— УСЛОВИЯ ЗАДАНИЯ —
(a) Проверьте, согласуются ли с отрывком о фильме «Макаров» три утверждения: (i) Хотиненко начинал карьеру на Свердловской киностудии; (ii) у раннего Михалкова Хотиненко взял резкость и жестокость; (iii) главную роль в «Макарове» сыграл Сергей Маковецкий. На каждое ответьте «да» или «нет» и приведите решающие слова отрывка в точности.
(b) Продолжите отрывок о фильме «Макаров» со следующего предложения после последнего.

В прошлом году исполнилось 30 лет фильму Владимира Хотиненко «Макаров», являющемуся одной из знаковых работ, выпущенных на Свердловской киностудии. Фантасмагорическая картина, снятая под сильным влиянием Луиса Бунюэля, бесстрашно исследует постперестроечную эпоху в мрачном конструктивистском Екатеринбурге на примере поэта, нашедшего пистолет. О том, как Хотиненко изображает переходное время страны через игру с именами и тавтологиями, как связана поэтическая речь и оружие и почему поэт Макаров пишет вместо стихов заявления в милицию, рассказывает Руслан Комадей.
Владимир Хотиненко, как и Алексей Балабанов, начинал свою карьеру на Свердловской киностудии. Именно в Свердловске 30 лет назад Хотиненко снимает свой самый изломанный, самый погруженный в эпоху страны, самый поэтичный фильм «Макаров» (1993) с молодым Сергеем Маковецким в главной роли.
Хотиненко до начала своего «свердловского периода» успел поработать ассистентом на ранних фильмах Никиты Михалкова [1] («Пять вечеров» (1979), «Несколько дней из жизни И.И. Обломова» (1980), «Родня» (1981). У раннего Михалкова Хотиненко взял пасторальность и мягкое ощущение ностальгии. Герои михалковских фильмов 70-х годов находятся во времени, которое отказывается становиться прошлым, оно одновременно близко и далеко, его можно приятно потягивать, как вино на веранде, и только иногда опасаться, что идиллия вот-вот лопнет. В своих же первых фильмах Хотиненко эти ощущения исследует на примере современности, отказываясь от условного «чеховского» или «белоэмигрантского» времени. Его главный фильм 80-х «Зеркало для героя» (1987) – мучительная притча о двух мужчинах, споткнувшихся о проволоку и попавших из места перестроечных перемен в послевоенный шахтерский город 46-го года проживать один и тот же день. И полузабытое к 87-му году ощущение большой войны настигает героев неизжитой травмой, исключая всякую парадную сентиментальность. В этом второе отличие от раннего Михалкова: Хотиненко создавал разрывы в этом сладком ностальгическом чувстве, которое, кажется, вот-вот нахлынет с помощью пространственных, временных провалов и смещений.

Сохранённые записи:

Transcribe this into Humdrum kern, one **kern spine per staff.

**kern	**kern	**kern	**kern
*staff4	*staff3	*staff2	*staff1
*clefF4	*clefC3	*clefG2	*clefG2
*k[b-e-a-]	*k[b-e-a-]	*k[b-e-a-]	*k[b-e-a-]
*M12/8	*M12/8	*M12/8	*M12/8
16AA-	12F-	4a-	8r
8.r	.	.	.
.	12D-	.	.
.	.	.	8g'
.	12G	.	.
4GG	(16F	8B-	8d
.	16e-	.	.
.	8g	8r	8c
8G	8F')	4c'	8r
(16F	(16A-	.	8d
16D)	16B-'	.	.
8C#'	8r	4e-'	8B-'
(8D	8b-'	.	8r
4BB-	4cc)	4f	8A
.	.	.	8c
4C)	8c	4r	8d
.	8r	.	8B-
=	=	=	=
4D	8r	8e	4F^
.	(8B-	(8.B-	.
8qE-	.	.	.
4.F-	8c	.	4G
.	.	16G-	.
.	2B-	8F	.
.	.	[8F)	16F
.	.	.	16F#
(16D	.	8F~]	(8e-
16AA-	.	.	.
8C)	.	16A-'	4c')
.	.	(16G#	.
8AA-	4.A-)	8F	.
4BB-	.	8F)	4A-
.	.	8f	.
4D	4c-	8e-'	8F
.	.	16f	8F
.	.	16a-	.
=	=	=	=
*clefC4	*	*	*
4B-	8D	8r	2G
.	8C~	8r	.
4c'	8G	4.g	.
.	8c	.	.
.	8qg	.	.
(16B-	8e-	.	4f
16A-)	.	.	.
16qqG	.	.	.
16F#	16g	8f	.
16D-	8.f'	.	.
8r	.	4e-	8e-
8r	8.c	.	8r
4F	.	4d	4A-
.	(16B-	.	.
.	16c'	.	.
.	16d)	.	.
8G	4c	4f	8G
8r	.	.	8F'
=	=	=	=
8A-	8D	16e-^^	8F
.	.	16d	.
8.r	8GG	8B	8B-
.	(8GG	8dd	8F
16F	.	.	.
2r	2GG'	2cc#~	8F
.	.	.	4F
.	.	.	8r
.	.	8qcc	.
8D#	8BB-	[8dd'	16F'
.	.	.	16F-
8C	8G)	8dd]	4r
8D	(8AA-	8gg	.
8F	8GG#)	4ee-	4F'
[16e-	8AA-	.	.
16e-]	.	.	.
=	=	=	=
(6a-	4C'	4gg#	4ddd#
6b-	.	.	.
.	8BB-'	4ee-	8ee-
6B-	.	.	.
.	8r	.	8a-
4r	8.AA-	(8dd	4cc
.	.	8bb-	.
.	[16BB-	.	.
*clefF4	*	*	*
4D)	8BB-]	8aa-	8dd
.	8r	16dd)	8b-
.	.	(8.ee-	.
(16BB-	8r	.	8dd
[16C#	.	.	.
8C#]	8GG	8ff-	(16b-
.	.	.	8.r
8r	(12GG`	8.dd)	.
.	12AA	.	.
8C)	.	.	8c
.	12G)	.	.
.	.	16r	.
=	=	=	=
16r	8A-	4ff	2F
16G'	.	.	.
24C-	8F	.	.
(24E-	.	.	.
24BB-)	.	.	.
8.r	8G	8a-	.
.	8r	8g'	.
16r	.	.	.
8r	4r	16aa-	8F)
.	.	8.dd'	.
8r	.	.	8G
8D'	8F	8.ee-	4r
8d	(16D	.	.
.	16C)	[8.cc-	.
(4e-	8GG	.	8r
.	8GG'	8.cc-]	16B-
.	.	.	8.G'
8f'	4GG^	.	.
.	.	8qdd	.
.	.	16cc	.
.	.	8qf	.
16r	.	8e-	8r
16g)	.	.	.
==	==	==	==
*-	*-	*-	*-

— ОТВЕТЫ К ЗАДАНИЯМ —
(a)
(i) Да: „Владимир Хотиненко, как и Алексей Балабанов, начинал свою карьеру на Свердловской киностудии“.
(ii) Нет: „У раннего Михалкова Хотиненко взял пасторальность и мягкое ощущение ностальгии“.
(iii) Да: „с молодым Сергеем Маковецким в главной роли“.

(b)
Другим источником вдохновения Хотиненко конца 80-х – начала 90-х был Луис Бунюэль с его как будто немотивированными, но непреодолимыми сломами нарратива или целостности образов, с его резкими перемещениями между пространствами, временами, социальными ролями и культурными кодами. Сам Хотиненко во многих своих интервью признавался в любви к испанскому режиссеру: «Это мой любимый режиссер. Постепенно я пришел к такому убеждению, что не Испания, а Россия – самая сюрреалистическая страна» [2]. Сюрреалистическое можно увидеть в фильмах Хотиненко конца 80-х – начала 90-х. В «СВ. Спальный вагон» (1989) внутри обычного поезда в какой-то момент оказываются и марширующие пионеры, и Сталин, и тропические растения, и бегущие обнаженные женщины, и белогвардейцы, и даже телевизор, в котором Альфред Хичкок рассказывает о себе. А в близкой к «Макарову» и по локациям, и по составу актеров «Патриотической комедии» (1992) из ветхого дома на берегу екатеринбургской Исети можно было попасть и в подземелья, и в другие удивительные места мира.
Собственно, одной из попыток уловить образ сюрреалистической страны, когда СССР уже распался, и кругом идет образование новых социальных, культурных, криминальных и прочих связей, и был фильм «Макаров» 1993 года.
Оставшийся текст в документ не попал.